_Source records_

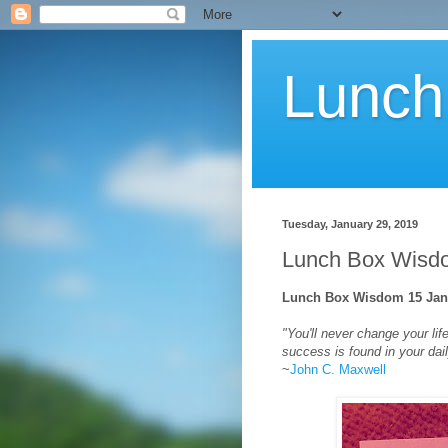
Lunch
Tuesday, January 29, 2019
Lunch Box Wisdo
Lunch Box Wisdom 15 Jan 
"You'll never change your li
success is found in your dail
~
John C. Maxwell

_What you have to do_
Extract exactly the lines between the line containing "Tuesday, January 29, 2019" and the end of the data, including both.

_Output_
Tuesday, January 29, 2019
Lunch Box Wisdo
Lunch Box Wisdom 15 Jan 
"You'll never change your li
success is found in your dail
~
John C. Maxwell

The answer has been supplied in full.